India is facing a debilitating shortage of health specialists, including in basic disciplines such as surgery, gynaecology and paediatrics, statistics compiled by the National Health Mission show.
Rural community health centres face over 82 per cent shortage in surgeons, physicians and peadiatricians — 82.5%, 82.6% and 82.2% respectively — and have only 23.4 per cent of the obstetricians and gynaecologists they require.
The story in urban centres is no better, with around 2 lakh surgeons, less than 50,000 paediatricians, 70,000 obstetrics/gynaecology doctors and around 1 lakh physicians catering to the 121 crore population of the country.
“Overall there is a shortfall of 81 per cent in specialists at the CHCs,” a report by the NHM says. The total number of specialist doctors in the centres has actually declined from 5,805 in 2013 to 4,091 in 2014, with the highest decreases in Uttar Pradesh (1,256) and West Bengal (947).

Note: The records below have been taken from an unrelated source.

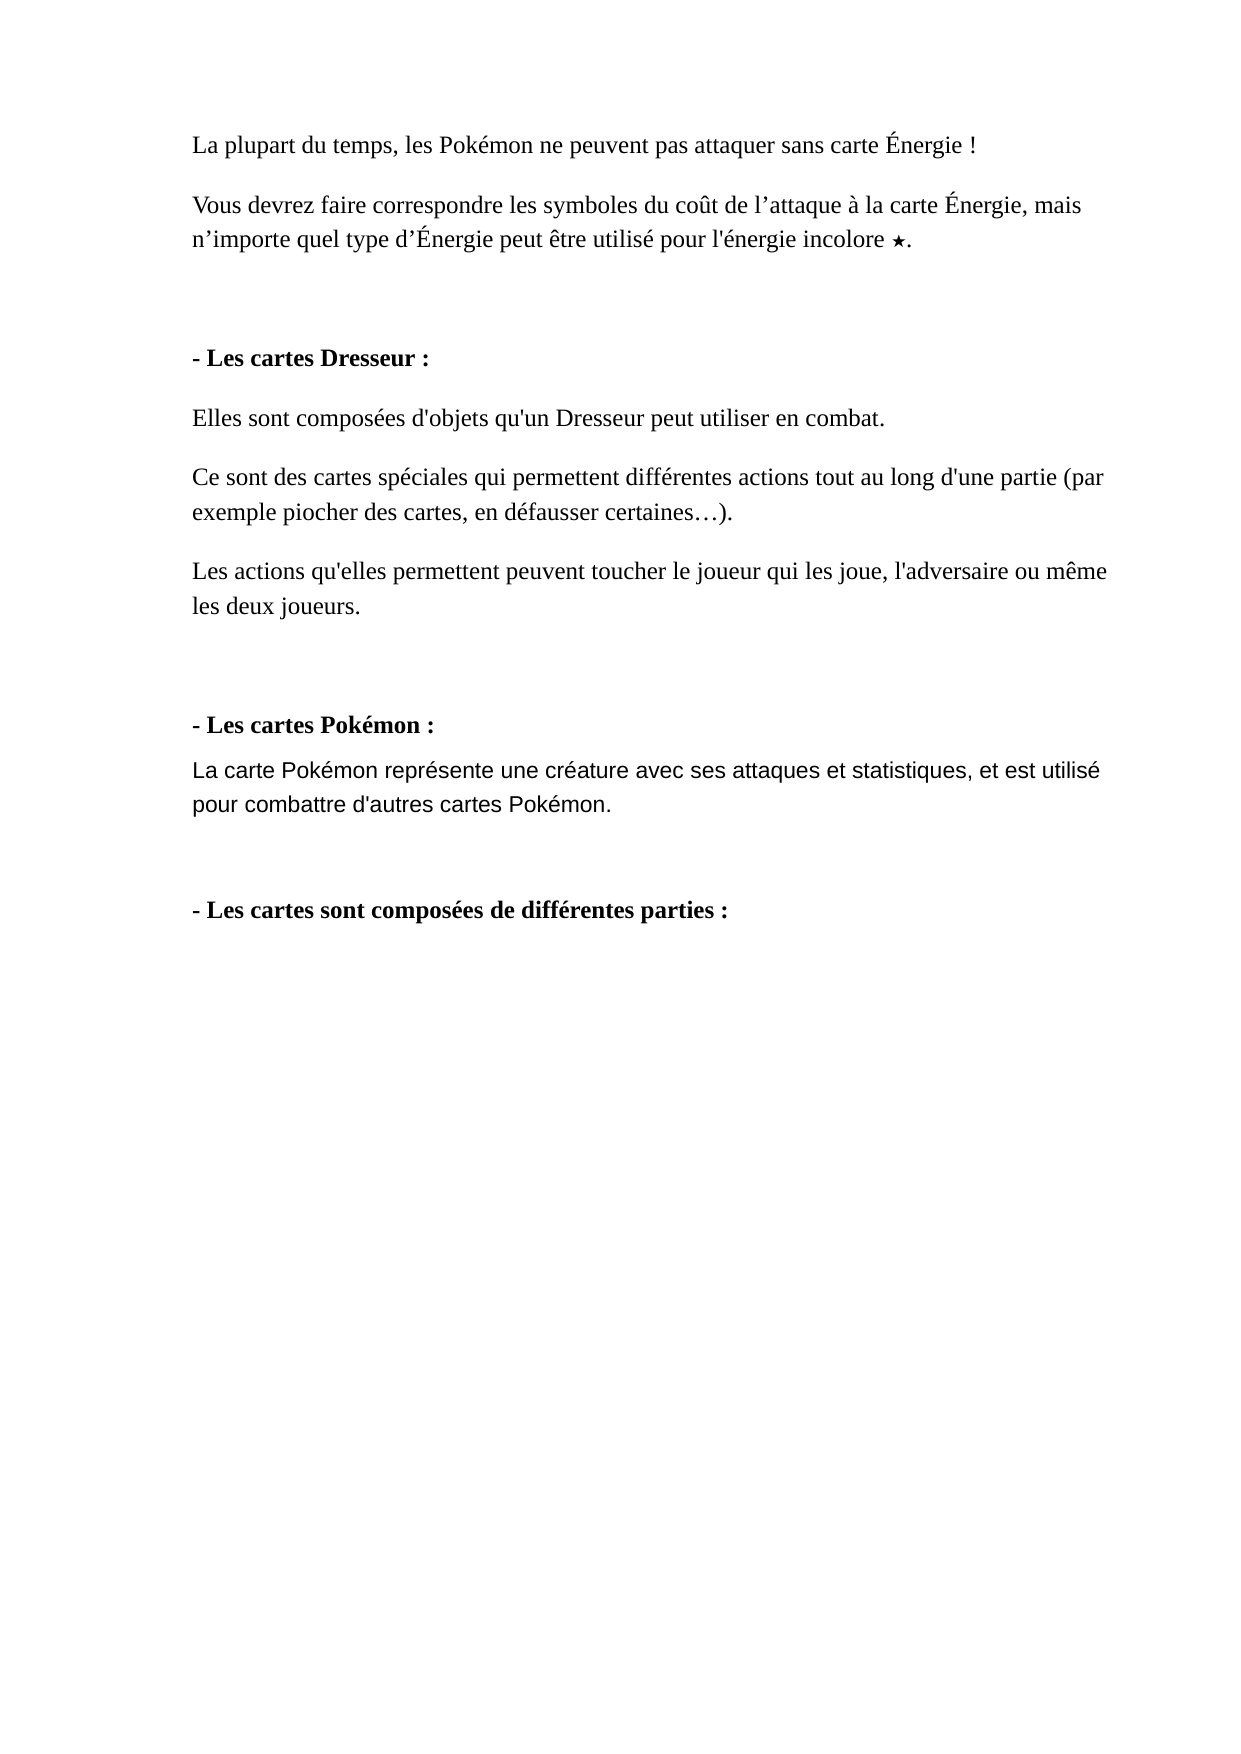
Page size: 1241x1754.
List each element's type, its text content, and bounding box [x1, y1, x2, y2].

text - Les cartes Dresseur : [192, 343, 1122, 372]
text - Les cartes sont composées de différentes parties : [192, 895, 1122, 924]
text Vous devrez faire correspondre les symboles du coût de l’attaque à la carte Énergie, mais n’importe quel type d’Énergie peut être utilisé pour l'énergie incolore ★. [192, 190, 1122, 253]
text La carte Pokémon représente une créature avec ses attaques et statistiques, et est utilisé pour combattre d'autres cartes Pokémon. [192, 757, 1122, 818]
text Elles sont composées d'objets qu'un Dresseur peut utiliser en combat. [192, 403, 1122, 432]
text La plupart du temps, les Pokémon ne peuvent pas attaquer sans carte Énergie ! [192, 131, 1122, 159]
text Ce sont des cartes spéciales qui permettent différentes actions tout au long d'une partie (par exemple piocher des cartes, en défausser certaines…). [192, 462, 1122, 526]
text Les actions qu'elles permettent peuvent toucher le joueur qui les joue, l'adversaire ou même les deux joueurs. [192, 556, 1122, 620]
text - Les cartes Pokémon : [192, 710, 1122, 739]
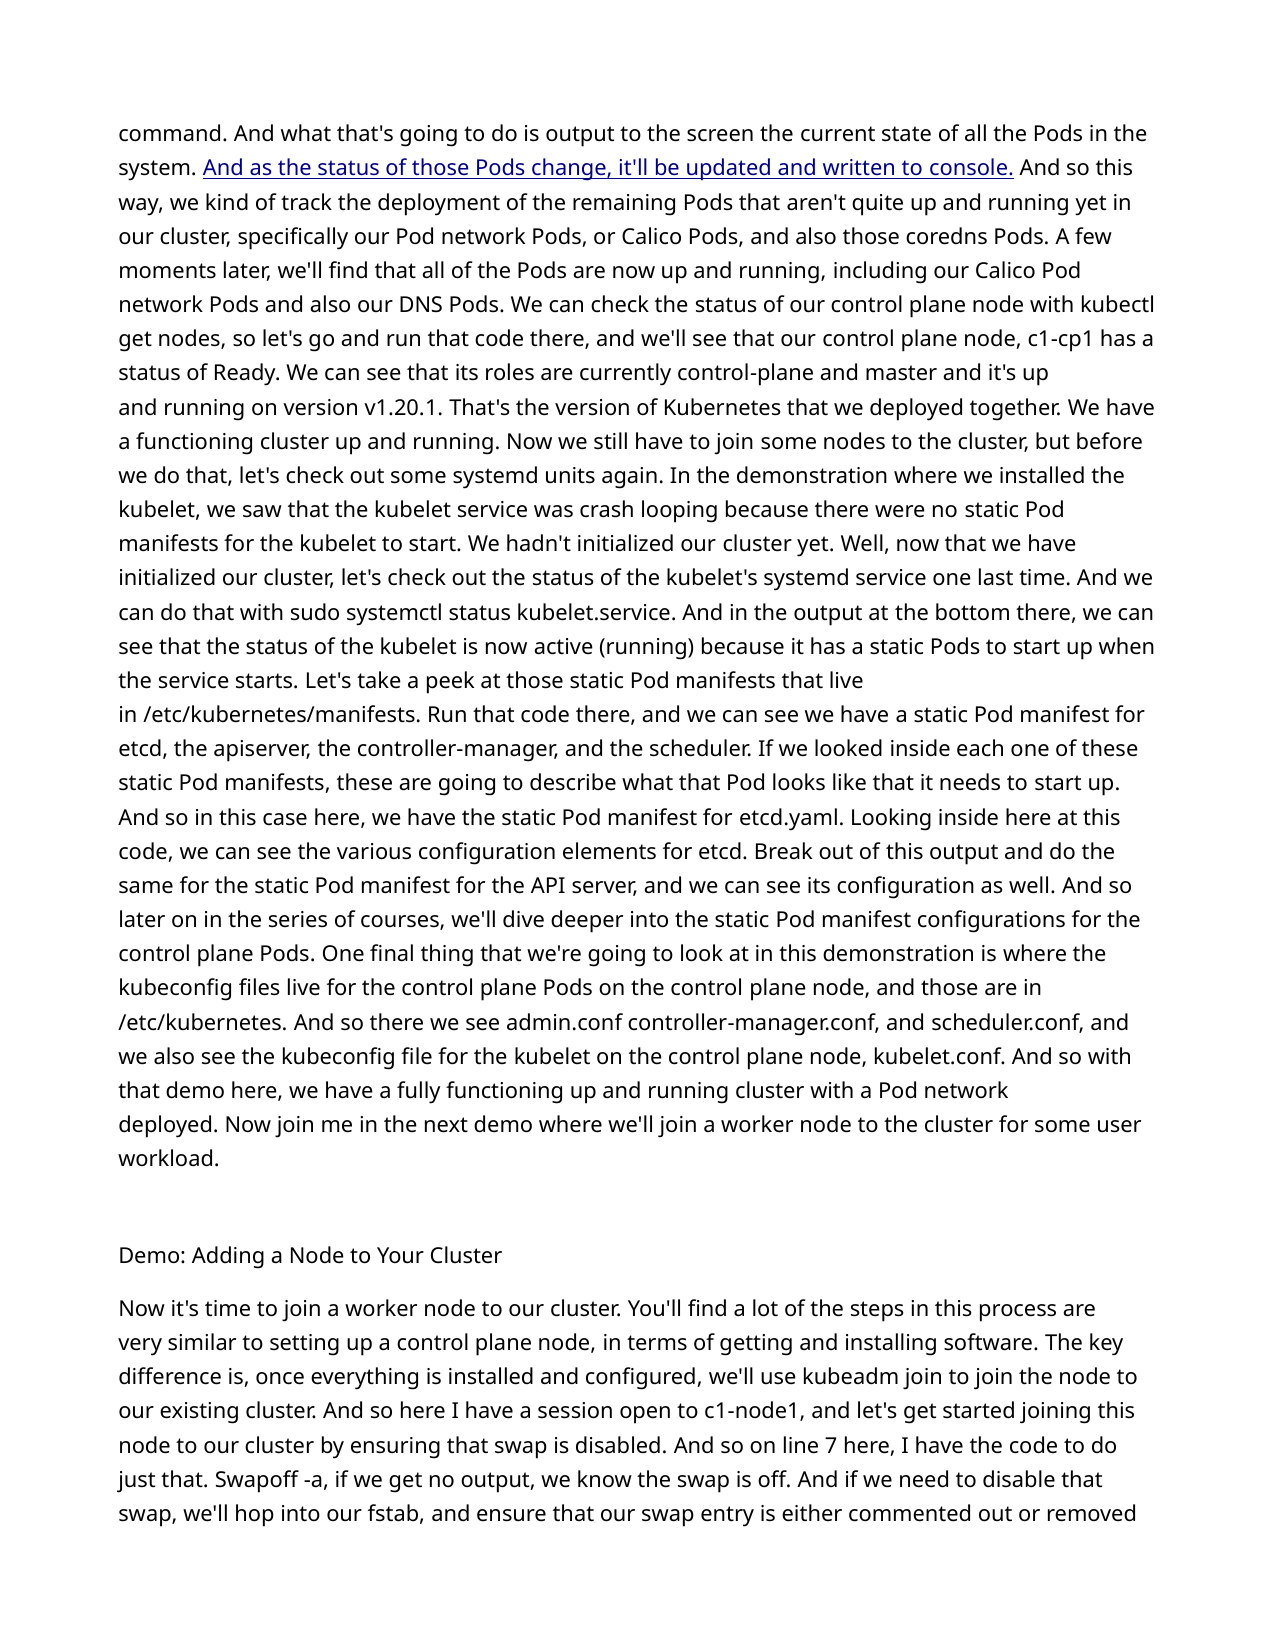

There are no consolidated registries of specialists available, with the Medical Council of India’s decision making it mandatory for practising doctors to re-register every five years still too recent. However, associations of specialists admit that while there is an obvious urban-rural divide, the country is overall woefully short of qualified practitioners in even the “bread and butter” specialities.
“There are around 30,000 doctors registered with the Federation of Obstetrics and Gynaecological Societies of India (FOGSI), another 4,000-5,000 doing PG who are not registered yet and maybe another 35,000 odd out of the FOGSI fold. So there may be around 70,000 practising obstetrics/gynaecology doctors. There is a norm of one per 1,000 population but a ballpark shows India is about 40 per cent short. One also needs to understand that not all specialists trained in the field do both kinds of work, some stick to only obstetrics and some do only gynaecology,” Dr Prakash Trivedi, president of the FOGSI, said.
The total number of obstetrics/gynaecology seats in the country is approximately 1,000, he added.
As per the standard norm of one paediatrician for every 10,000 population, India should have 1.21 lakh practising paediatricians. The Indian Academy of Paediatrics (IAP), the second largest association of paediatricians in the world after the US association, has around 23,000 members. “There is a shortage of paediatricians all across the country, though the situation is better in bigger cities and also in the middle-tier ones. We have 23,000 members, there may be another 20,000 or 25,000 practising paediatricians who are not our members. That is way short of meeting the one paediatrician per 10,000 people mark. Paediatricians are overworked, seeing 50-70 patients a day and the government’s insistence on stricter medical college norms is not making things any better,” said Dr Praveen Mehta, secretary of the IAP.
Around 1,500 new paediatricians graduate from medical colleges every year but many are believed to leave for foreign shores.
Same is the case with the approximately 1,000-odd qualified physicians — holders of at least a PG degree in medicine — who leave medical colleges each year.
According to Dr Rajesh Upadhyay, president of the Association of Physicians of India, there are around 50,000 qualified PG physicians registered with the Indian Medical Association. There may be an equal number outside that fold. “There may be around one lakh qualified physicians working in India — not taking into account the many MBBS doctors who are currently working across the country as family physicians. India needs at least double that number. The shortage of physicians is acute but rules for medical colleges are an added deterrent. There is a huge shortage of faculty, where will new doctors come from if there is nobody to train them?” Upadhyay said.
The math gets more complex for surgeons — given the fact that everyone from an onco-surgeon to an orthopaedic surgeon fits the bill. That is also why the figure of 2 lakh estimated practising surgeons in India does not really give the real picture of either their shortage or the regional bias in their distribution, said Dr Santosh John Abraham, president of the Association of Surgeons of India.
“There is a huge deficiency of surgeons across the country. We do train a lot of surgeons but there is a significant outflow. There is naturally a rural-urban divide because any trained person would want to stay in a centre that has facilities. I would say, taking all kinds of surgeons together, there would be around 2 lakh practising in the country.
But this is not a discipline where a standard population-specialist ratio from a European country can simply be superimposed on the Indian scene,” Abraham added.